By Moonyeen King
“Life isn’t about how to survive the storm, but how to dance in the rain”
Drumming on the tin roofs of the habitats of Tepehua, the rain sounds like marbles as the echo bounces off the cement floors and walls of the 10 x12 homes. The walls bead with sweat.
The beds and clothes absorb the dampness and the moisture in the air, and the children squeal with delight because they are allowed to play in the warm rain. Buckets are put outside to catch the precious liquid, and buckets are placed strategically inside in an attempt to stop the water from invading the home. A drive through the area will reveal drying mattresses and clothing on roof tops or hanging on fences. There are, incredibly, no bitter faces. ‘Solo Agua’…it is only water.

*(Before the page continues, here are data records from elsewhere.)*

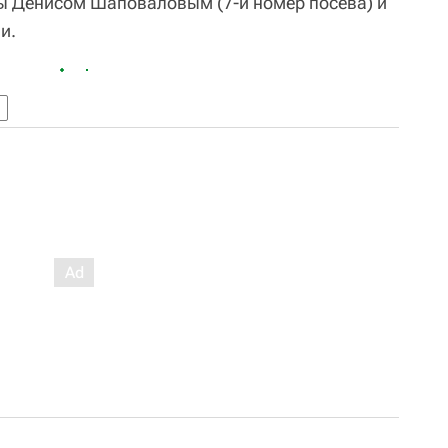
ы Денисом Шаповаловым (7-й номер посева) и
и.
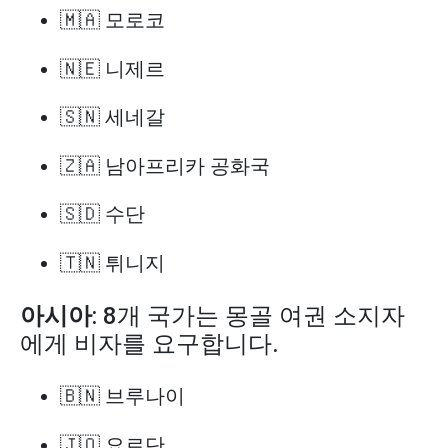
🇲🇦 모로코
🇳🇪 니제르
🇸🇳 세네갈
🇿🇦 남아프리카 공화국
🇸🇩 수단
🇹🇳 튀니지
아시아
: 8개 국가는 몽골 여권 소지자
에게 비자를 요구합니다.
🇧🇳 브루나이
🇯🇴 요르단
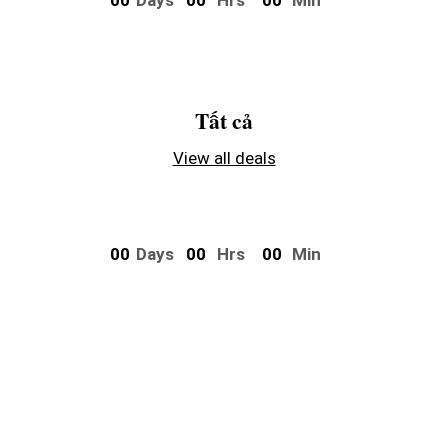
0
0
Days
0
0
Hrs
0
0
Min
Tất cả
View all deals
0
0
Days
0
0
Hrs
0
0
Min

In Tepehua, the dry season always brings relief and short memories. The Community Center of Tepehua medical staff get many requests for help when it is raining and they find the children sick with congestion from damp beds and clothing. The dry season is the time to rip off and repair the roofs. This is progress – previously the thinking was: accept the inevitable, wet season we are wet, dry season the holes in the roof provide ventilation.

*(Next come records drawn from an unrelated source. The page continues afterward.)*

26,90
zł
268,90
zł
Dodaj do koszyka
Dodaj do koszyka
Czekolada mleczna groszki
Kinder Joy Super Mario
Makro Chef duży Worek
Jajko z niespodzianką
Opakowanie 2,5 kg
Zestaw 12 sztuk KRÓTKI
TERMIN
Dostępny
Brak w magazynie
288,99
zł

When the streets are flooding with rain, the water mixes the human and animal waste, and the children playing in their bare feet (to save their shoes for school) inevitably bring parasites into their home. Because of the lack of hygiene in most homes, the whole family is infected. They are learning and changing as rapidly as the seasons of Mexico.
With help to obtain materials, the men of the village are learning they do not have to live that way…there is another way that protects their families.
Yet they still celebrate the rain god, Tlaloc.